## PASSAGE PROVIDED

━━━━━━━━━━━━━━━━

Data Processing Addendum

Customer is the controller of personal data submitted to the Service. Xalgorix is the processor, acting only on Customer's documented instructions (which include the configuration of scans and the use of features as designed).

Processing is limited to: operating the Service; running scans on Customer's targets; storing findings, evidence, and reports; billing; security and abuse prevention. Duration: for the term of the agreement and the retention periods in the Privacy Policy.

Subjects: Customer's authorized users; end-users of targets being scanned (incidentally, where findings reveal exposed PII).

Data: account identifiers, scan configurations, scan results (which may include exposed PII discovered as part of a finding).

Xalgorix engages the following sub-processors, all bound by GDPR-equivalent terms:

• Cloudflare, Inc. — edge, object storage (EU regions)
• Supabase Inc. — managed Postgres (EU regions)
• Supabase Inc. — managed Postgres + authentication
• Dodo Payments — payment processing
• Resend — transactional email

We notify Customer at least 30 days before adding a new sub-processor; Customer may object on reasonable grounds and terminate if no resolution is reached.

Personal data is stored and processed in EU regions. Where a sub-processor is established outside the EEA, transfers rely on the EU Standard Contractual Clauses (2021/914) and applicable supplementary measures.

━━━━━━━━━━━━━━━━

## EXERCISE TASKS
(A) Render this sentence from the data processing addendum in German: "Customer is the controller of personal data submitted to the Service."
(B) Carry the data processing addendum forward with a further paragraph, starting after its final sentence about the EU Standard Contractual Clauses.
The lines that come next aren't needed for anything here.

━━━━━━━━━━━━━━━━

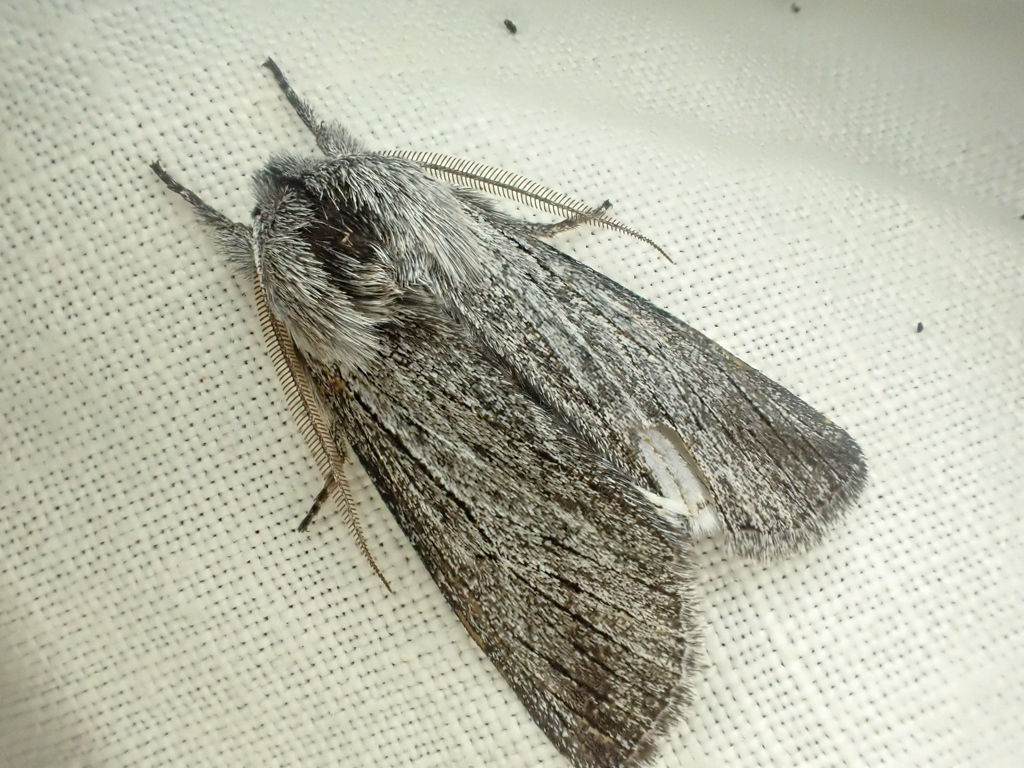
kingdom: Animalia
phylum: Arthropoda
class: Insecta
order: Lepidoptera
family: Noctuidae
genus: Pleromella
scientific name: Pleromella opter
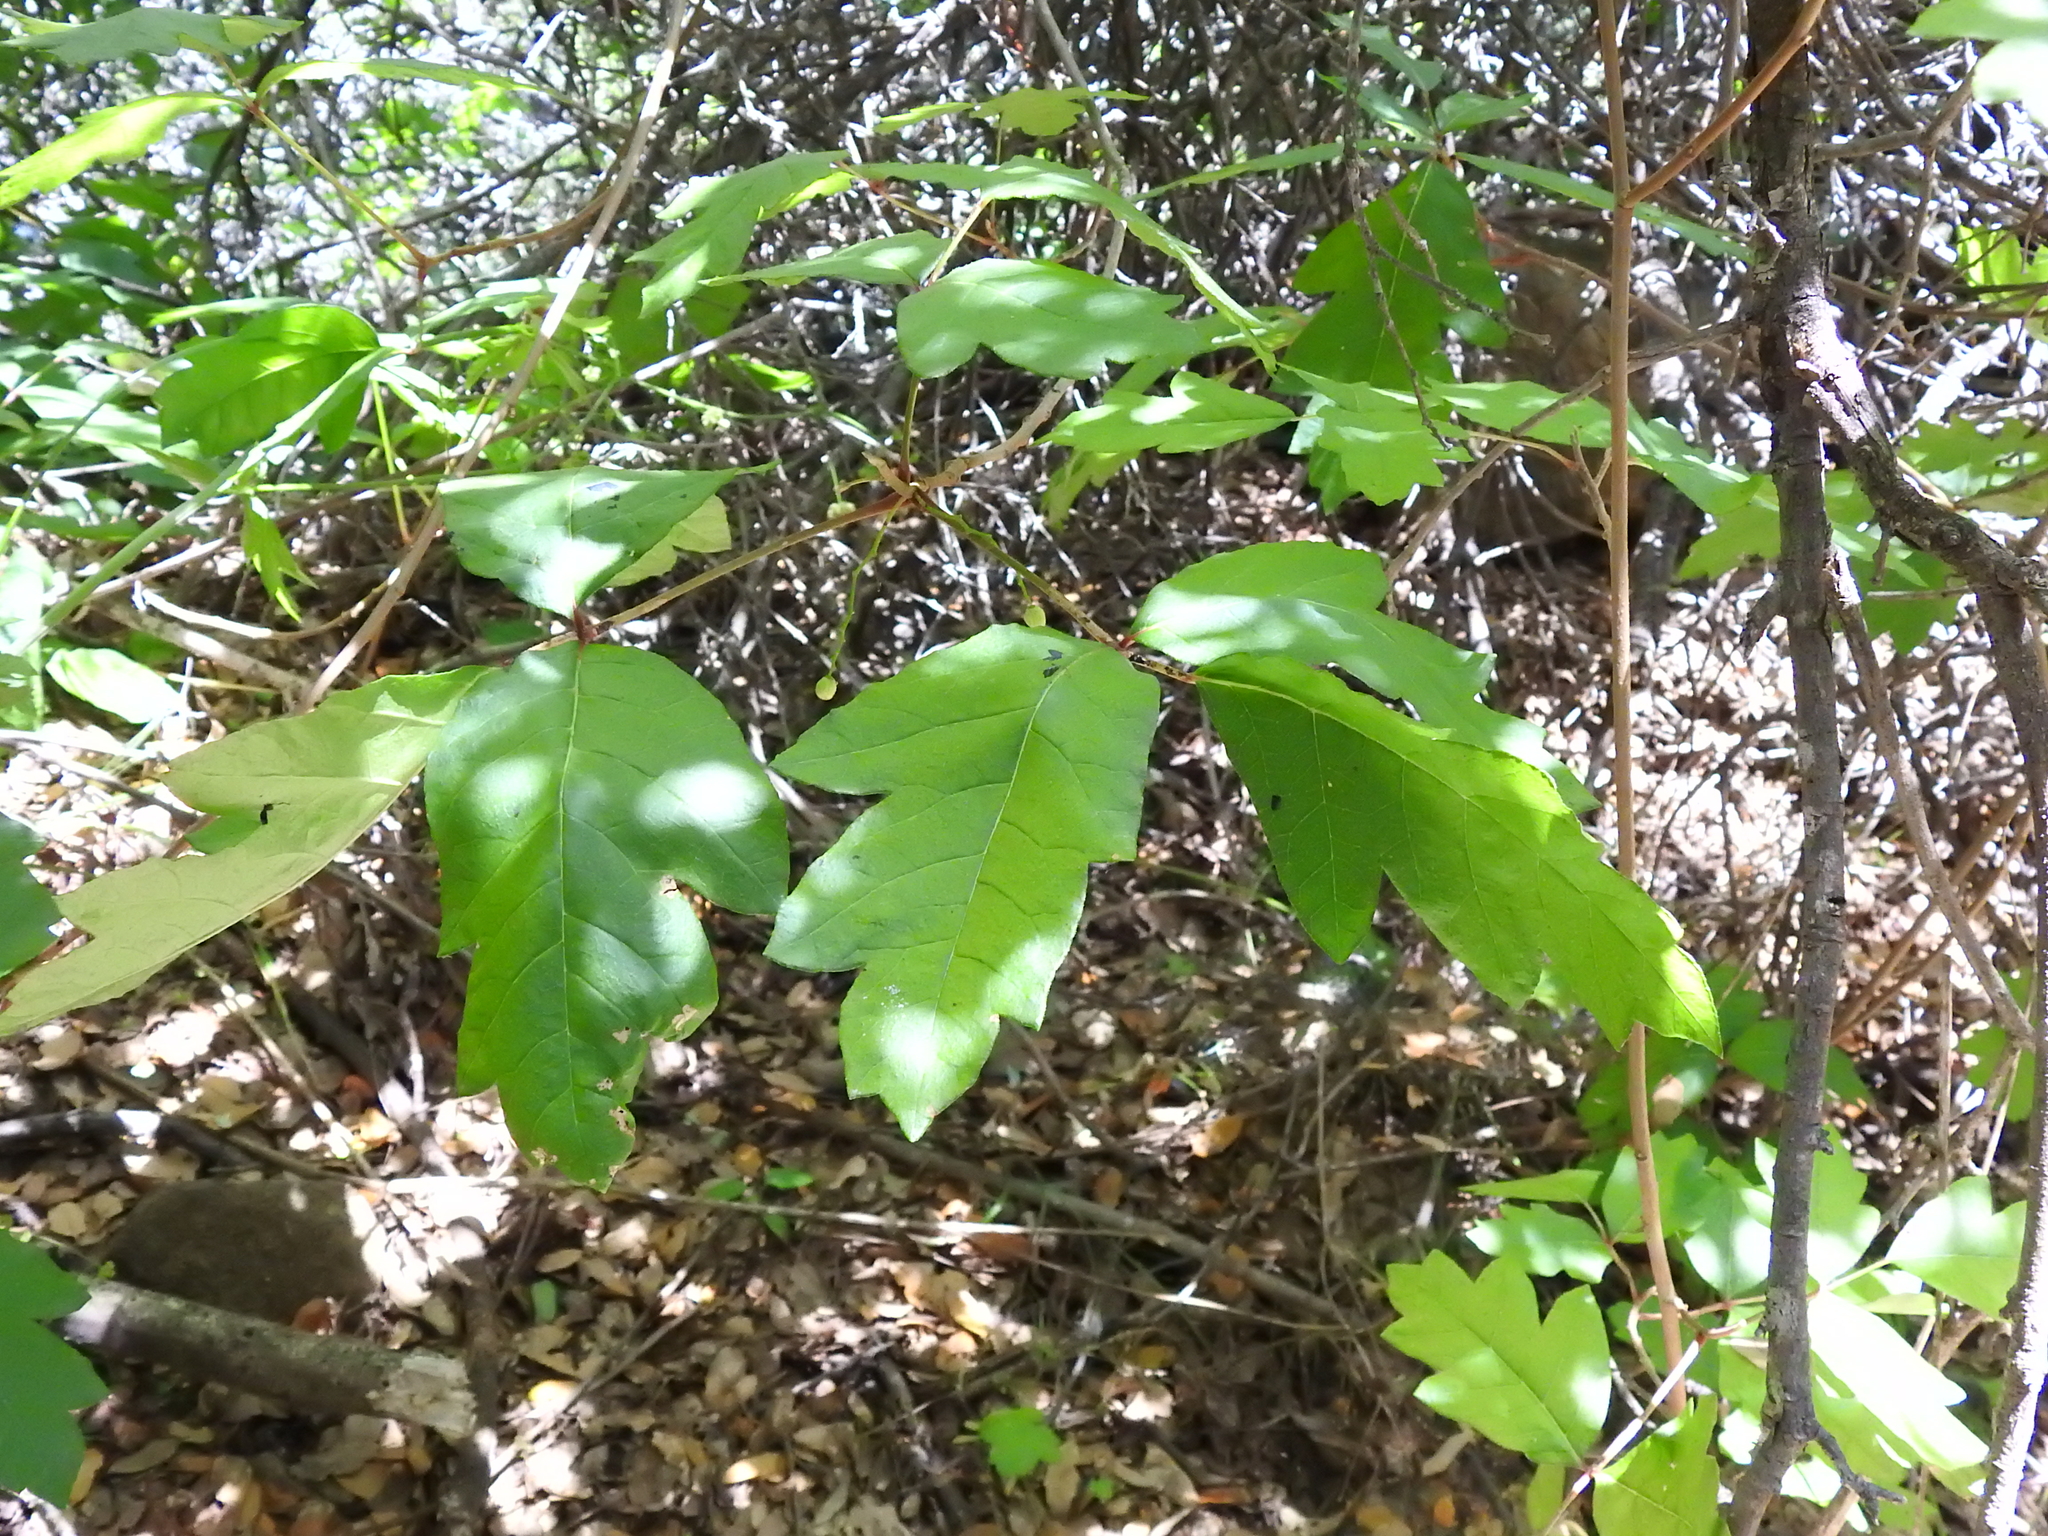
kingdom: Plantae
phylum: Tracheophyta
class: Magnoliopsida
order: Sapindales
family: Anacardiaceae
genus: Toxicodendron
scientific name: Toxicodendron diversilobum
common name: Pacific poison-oak
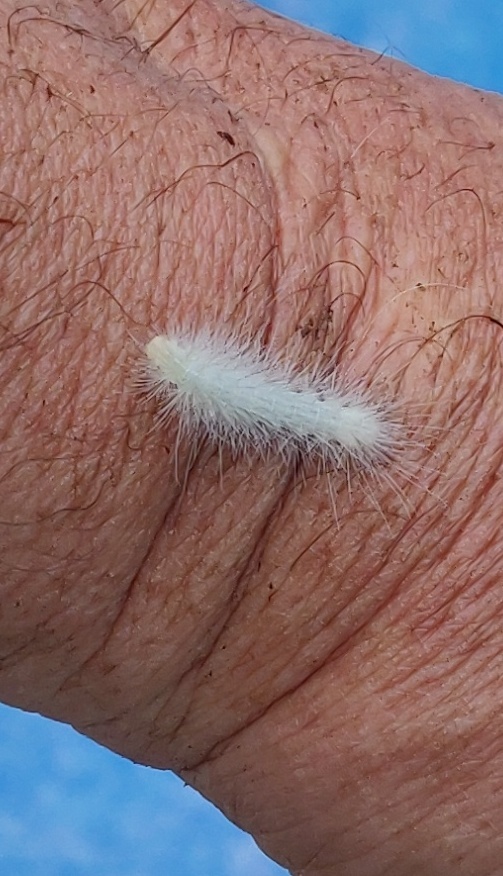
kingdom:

━━━━━━━━━━━━━━━━

## ANSWERS FOR THE TASKS
(A) Der Kunde ist der Verantwortliche für die personenbezogenen Daten, die an den Dienst übermittelt werden.

(B)
Xalgorix maintains the technical and organizational measures described at /security: TLS 1.3, AES-256 at rest, least-privilege access, MFA for staff, signed audit logs, annual penetration test, and incident response runbooks.

Xalgorix notifies Customer without undue delay and in any event within 72 hours of becoming aware of a personal data breach affecting Customer Data, including the information required by Art. 33 GDPR.

Xalgorix provides tools allowing Customer to access, export, and delete personal data in the Service. Where individuals contact Xalgorix directly, we redirect them to Customer.

Customer may, no more than once per year, request a summary of Xalgorix's most recent SOC 2 or equivalent independent audit under NDA. On-site audits are available for Enterprise customers under a separate agreement.

On termination, Xalgorix deletes Customer Data within 30 days, except where retention is required by law. A signed certificate of deletion is available on request.